La quatrième partie du volume consacre les quatre derniers chapitres à la notion de risque dans la transmission du VIH mère-enfant et aux interventions de santé publique en matière de prévention. Les auteurs, particulièrement Desclaux (chapitre XVII) insistent sur l’absence de visibilité de la maladie dans les programmes de santé publique durant une certaine période et sur les orientations d’intervention différentielles en Côte d’Ivoire et au Burkina Faso. La situation en Afrique du Sud ajoute un élément de comparaison à ce qui est décrit pour l’Afrique de l’Ouest. Cette analyse montre à nouveau que les informations diffusées dans les centres de santé publique conservent la même orientation fortement axée sur l’allaitement maternel, occultant du même coup le contexte de séropositivité croissante des mères et les risques de transmission qu’il entraîne.

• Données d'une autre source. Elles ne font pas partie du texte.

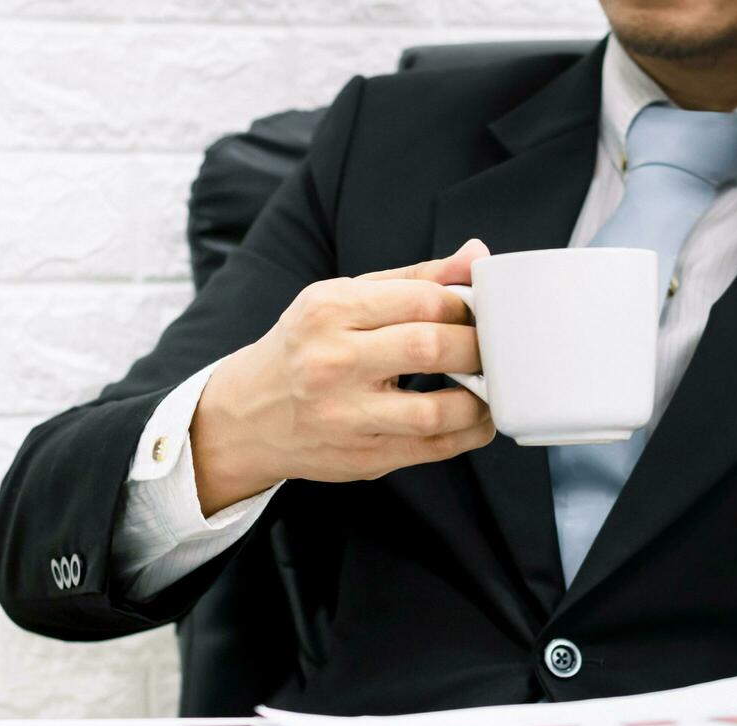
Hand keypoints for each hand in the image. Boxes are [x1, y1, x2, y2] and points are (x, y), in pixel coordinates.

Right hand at [189, 240, 495, 513]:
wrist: (247, 415)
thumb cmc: (305, 349)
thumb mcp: (343, 299)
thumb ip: (413, 279)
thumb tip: (476, 256)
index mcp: (328, 310)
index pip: (421, 299)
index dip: (464, 306)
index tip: (475, 313)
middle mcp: (332, 362)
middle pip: (431, 348)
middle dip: (477, 347)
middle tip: (489, 348)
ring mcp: (346, 416)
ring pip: (437, 410)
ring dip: (480, 398)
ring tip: (487, 385)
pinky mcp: (362, 458)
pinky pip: (434, 449)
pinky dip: (469, 433)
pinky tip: (476, 417)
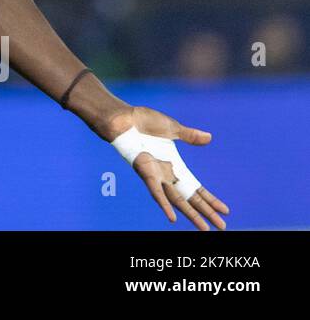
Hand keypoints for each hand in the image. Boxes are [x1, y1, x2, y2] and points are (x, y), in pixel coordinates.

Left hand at [103, 105, 229, 230]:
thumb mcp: (172, 128)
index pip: (196, 188)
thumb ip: (190, 136)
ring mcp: (156, 175)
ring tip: (204, 229)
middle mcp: (166, 174)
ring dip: (191, 214)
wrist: (123, 117)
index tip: (225, 211)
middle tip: (222, 228)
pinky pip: (156, 191)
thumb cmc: (143, 122)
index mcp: (175, 165)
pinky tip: (173, 218)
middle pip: (189, 198)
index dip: (210, 199)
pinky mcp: (145, 172)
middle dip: (206, 212)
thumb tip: (209, 137)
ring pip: (176, 200)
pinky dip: (164, 205)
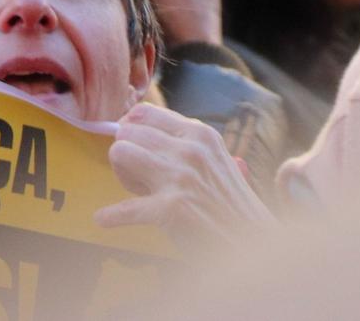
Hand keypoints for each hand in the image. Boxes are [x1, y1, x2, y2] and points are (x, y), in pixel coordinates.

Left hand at [93, 103, 270, 240]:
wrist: (255, 246)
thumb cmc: (231, 205)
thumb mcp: (216, 161)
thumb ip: (185, 142)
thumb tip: (135, 121)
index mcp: (200, 133)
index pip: (143, 113)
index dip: (133, 132)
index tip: (137, 148)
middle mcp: (190, 149)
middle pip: (126, 132)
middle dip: (127, 155)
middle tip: (140, 177)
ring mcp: (181, 177)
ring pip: (119, 153)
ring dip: (122, 175)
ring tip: (138, 192)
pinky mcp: (172, 208)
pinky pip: (126, 207)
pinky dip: (112, 216)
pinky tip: (104, 219)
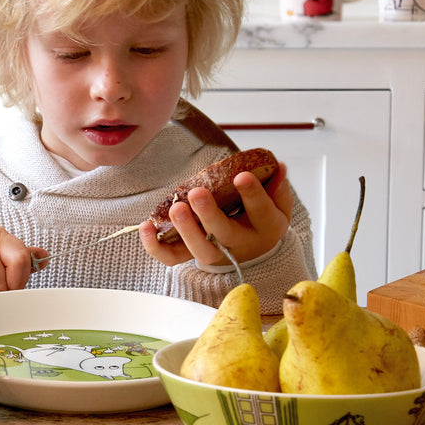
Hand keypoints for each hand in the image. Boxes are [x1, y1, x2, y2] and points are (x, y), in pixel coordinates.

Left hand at [140, 163, 293, 267]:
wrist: (253, 251)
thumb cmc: (260, 219)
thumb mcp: (277, 204)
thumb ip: (277, 187)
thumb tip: (278, 166)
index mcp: (264, 227)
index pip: (260, 210)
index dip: (252, 194)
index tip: (241, 176)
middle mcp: (239, 243)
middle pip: (224, 234)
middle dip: (209, 214)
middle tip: (197, 193)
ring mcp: (214, 252)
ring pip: (199, 250)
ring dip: (185, 230)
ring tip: (175, 209)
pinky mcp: (191, 255)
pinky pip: (172, 258)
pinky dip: (155, 247)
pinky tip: (146, 227)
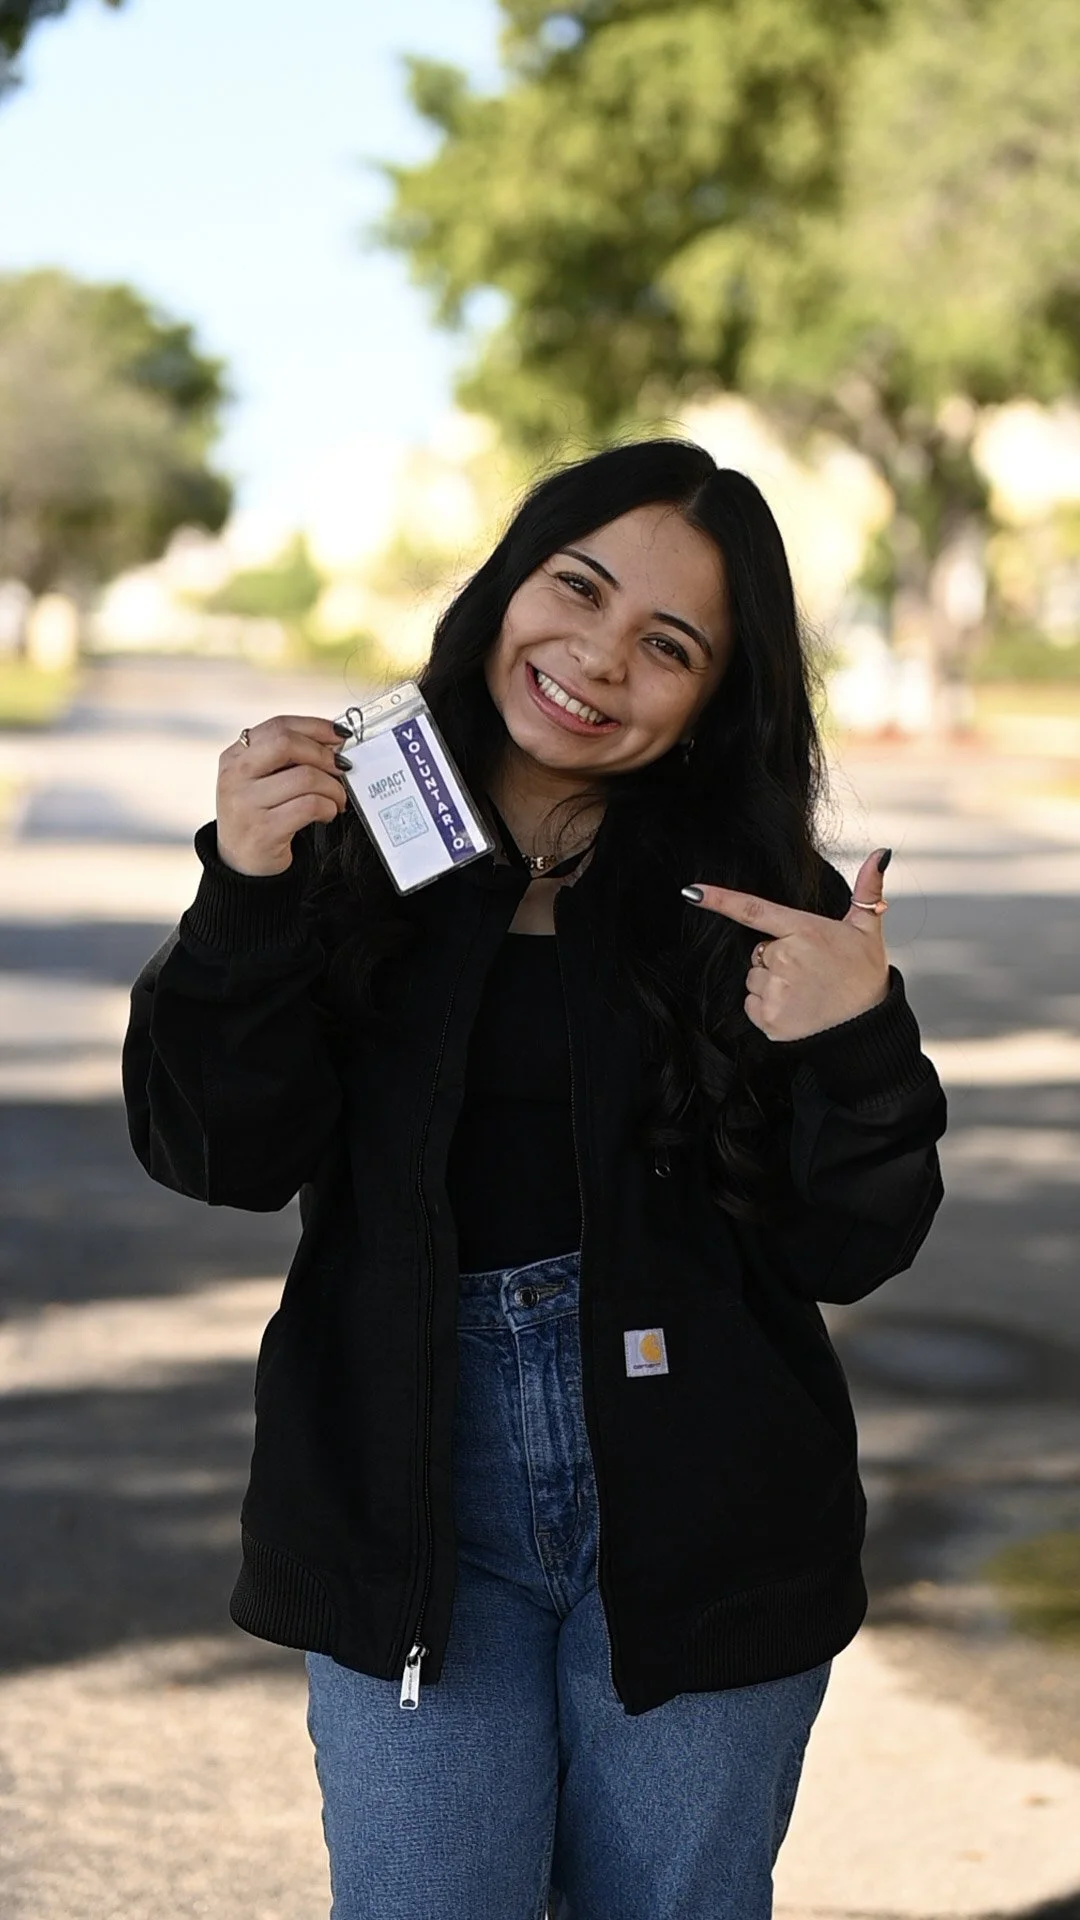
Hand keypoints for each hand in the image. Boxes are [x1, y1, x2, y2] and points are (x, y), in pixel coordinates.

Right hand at [216, 715, 350, 875]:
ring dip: (333, 787)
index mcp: (235, 757)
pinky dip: (329, 808)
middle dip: (324, 754)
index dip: (315, 727)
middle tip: (342, 768)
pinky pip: (310, 806)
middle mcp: (235, 776)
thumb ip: (288, 759)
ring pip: (306, 777)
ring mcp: (245, 803)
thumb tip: (334, 742)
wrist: (241, 864)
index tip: (340, 735)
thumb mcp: (261, 781)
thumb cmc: (260, 816)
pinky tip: (328, 814)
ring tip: (337, 799)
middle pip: (287, 743)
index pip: (278, 726)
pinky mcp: (263, 830)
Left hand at [681, 849, 891, 1041]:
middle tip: (810, 970)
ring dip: (772, 983)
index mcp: (804, 931)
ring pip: (754, 978)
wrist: (867, 1030)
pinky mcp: (768, 1018)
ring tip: (805, 991)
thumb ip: (867, 889)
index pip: (753, 910)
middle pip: (759, 951)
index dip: (719, 899)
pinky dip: (768, 1007)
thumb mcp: (868, 929)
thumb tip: (879, 852)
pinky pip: (752, 1004)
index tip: (691, 892)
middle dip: (777, 958)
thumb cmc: (864, 976)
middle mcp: (785, 958)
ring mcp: (775, 989)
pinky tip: (796, 1008)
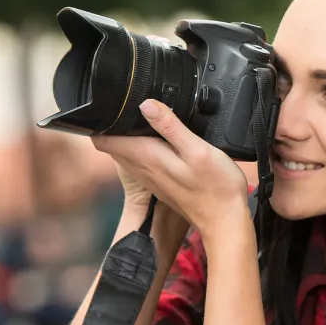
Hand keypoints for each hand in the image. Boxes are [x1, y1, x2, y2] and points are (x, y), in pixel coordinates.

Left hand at [93, 99, 250, 246]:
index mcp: (146, 156)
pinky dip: (142, 147)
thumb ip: (171, 127)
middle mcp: (142, 168)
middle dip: (113, 125)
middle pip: (111, 144)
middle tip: (128, 107)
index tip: (111, 105)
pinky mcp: (160, 182)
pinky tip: (160, 141)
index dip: (101, 121)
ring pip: (124, 152)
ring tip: (143, 120)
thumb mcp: (198, 150)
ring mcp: (150, 178)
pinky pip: (140, 161)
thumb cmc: (216, 187)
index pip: (103, 139)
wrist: (224, 220)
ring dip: (127, 136)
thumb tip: (146, 104)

Le dernier chapitre, écrit par les deux responsables de la publication, fait le point sur l’ensemble des problèmes liés à la transmission du VIH lors de l’allaitement maternel. Les auteurs y proposent une série de mesures destinées à assurer une meilleure prévention de la maladie chez les nourrissons.

Cet ouvrage aborde un thème qui demeure trop souvent négligé dans les analyses produites sur la transmission du VIH. Les diverses analyses couvrent le lien séropositivité et allaitement maternel en détails et sous des angles multiples. Par ailleurs, au fil des textes, plusieurs auteurs soulignent le rôle joué par les pères dans les prises de décision concernant l’allaitement, surtout si des complications surgissent. Il aurait probablement valu la peine d’inscrire de façon plus singulière et explicite l’intervention auprès des hommes, maris et pères, parmi les mesures de prévention de la transmission du VIH par allaitement.

Avant de clore ce compte rendu, il m’est par ailleurs difficile de passer sous silence la piètre qualité de la mise en forme de ce texte par la maison d’édition. Le document est parsemé de coquilles, de défauts de mise en page. Ces textes auraient mérité plus de soin.